The House of Representatives recently approved a massive appropriations bill that will fund various Treasury Department agencies at record spending levels. The bill appropriates nearly 30 billion dollars, an increase over last year's already huge Treasury budget. More disturbing, however, is the whopping 23% increase in funding for the Bureau of Alcohol, Tobacco, and Firearms (ATF) contained in the Treasury bill.
ATF gets more than $730 million dollars for fiscal year 2001, an increase of $166 million over its 2000 budget. Why the increase? The administration wants the agency to hire 600 new federal police officers to enforce ever-expanding gun laws. Never mind the obvious failures of gun control legislation and the clear Second Amendment prohibition against such laws. The politicians in Washington are determined to slowly abolish gun rights, and they are determined to use federal police to accomplish the task.
The American public gradually has become aware of the disturbing trend toward federal policing of our nation. Many Americans do not support ATF, especially after the disastrous events at Waco. I was widely attacked in the media and by members of Congress for questioning the government's actions at Waco, and for merely suggesting that many Americans were concerned by the possibility of federal agents taking violent action against American citizens. Now we have Congress spending more money to increase the budget for ATF, despite its highly questionable actions and the resulting public mistrust of the agency.
It is important to recognize that our federal constitution lists only three federal crimes, namely counterfeiting, treason, and piracy on the high seas. The founding fathers never envisioned a federal police force, knowing that such a force would trample on the right of each state to enact and enforce its own criminal laws.

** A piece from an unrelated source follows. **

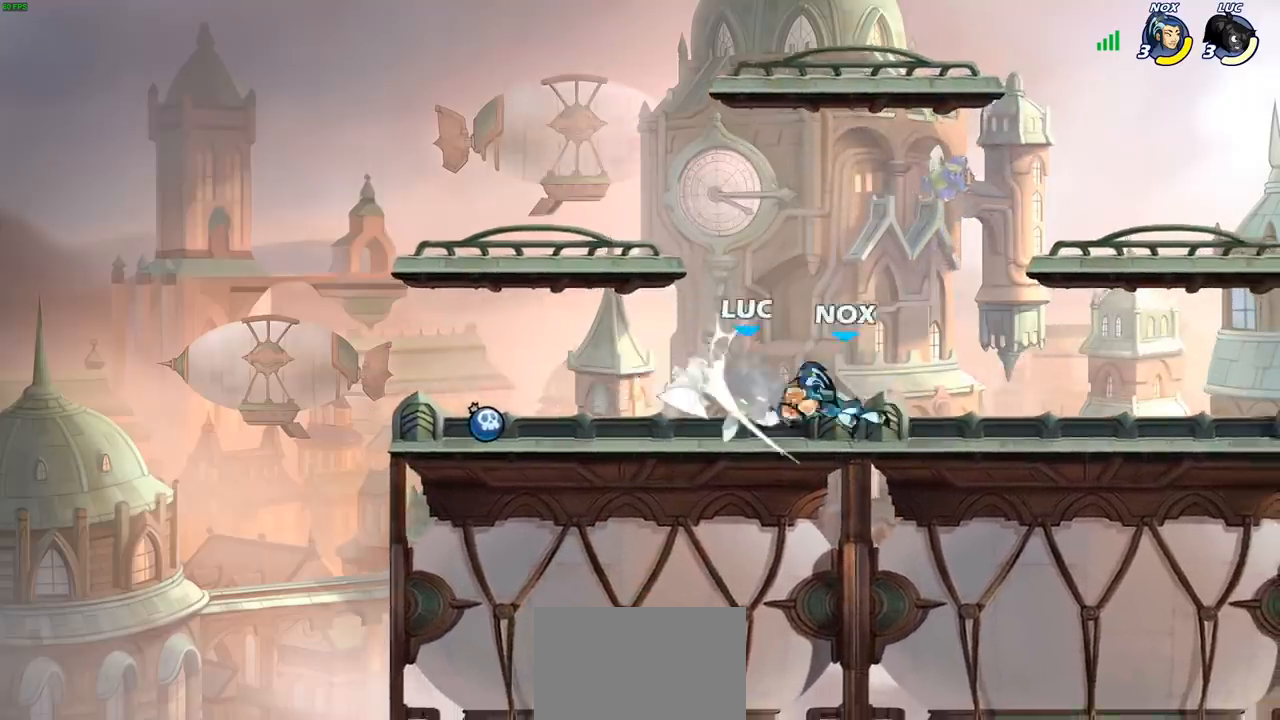
{"buttons": ["CROSS", "R2"], "left_stick": "left", "right_stick": "center", "events": [[17, "left_stick", "center"], [283, "left_stick", "left"], [417, "CROSS", "down"], [450, "R2", "down"]]}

Hence there is no provision for the creation of a general federal police force in the enumeration of congressional powers. Furthermore, the 10th amendment explicitly reserves the general police power to the states individually. Washington politicians, however, have no interest in constitutional limitations when they seek to expand and consolidate their power by federalizing whole areas of criminal activity. They have consistently expanded federal criminal laws, particularly in the areas of drugs and firearms. The result of this expansion is the inevitable call for more federal police to enforce the new laws. We are told we need more ATF agents to monitor firearms, and more DEA agents to wage the "war on drugs." Congress is not concerned with its lack of constitutional authority to create, much less expand a national police force.
Washington politicians have successfully used recent excessive-force allegations against local police to further their goals. It is convenient to portray local police as violent or racist, and therefore in need of federal oversight and restraint. The question, however, is whether we should trust a federal police force more than we trust our own local authorities. I believe there is a growing recognition that our founding fathers were correct when they prohibited federal government involvement in law enforcement. In Waco, Americans had a vivid example of the impact of the growing police state. With the veneer being stripped from the myth of federal law enforcement, our citizens are beginning to realize that it is both unconstitutional and untenable.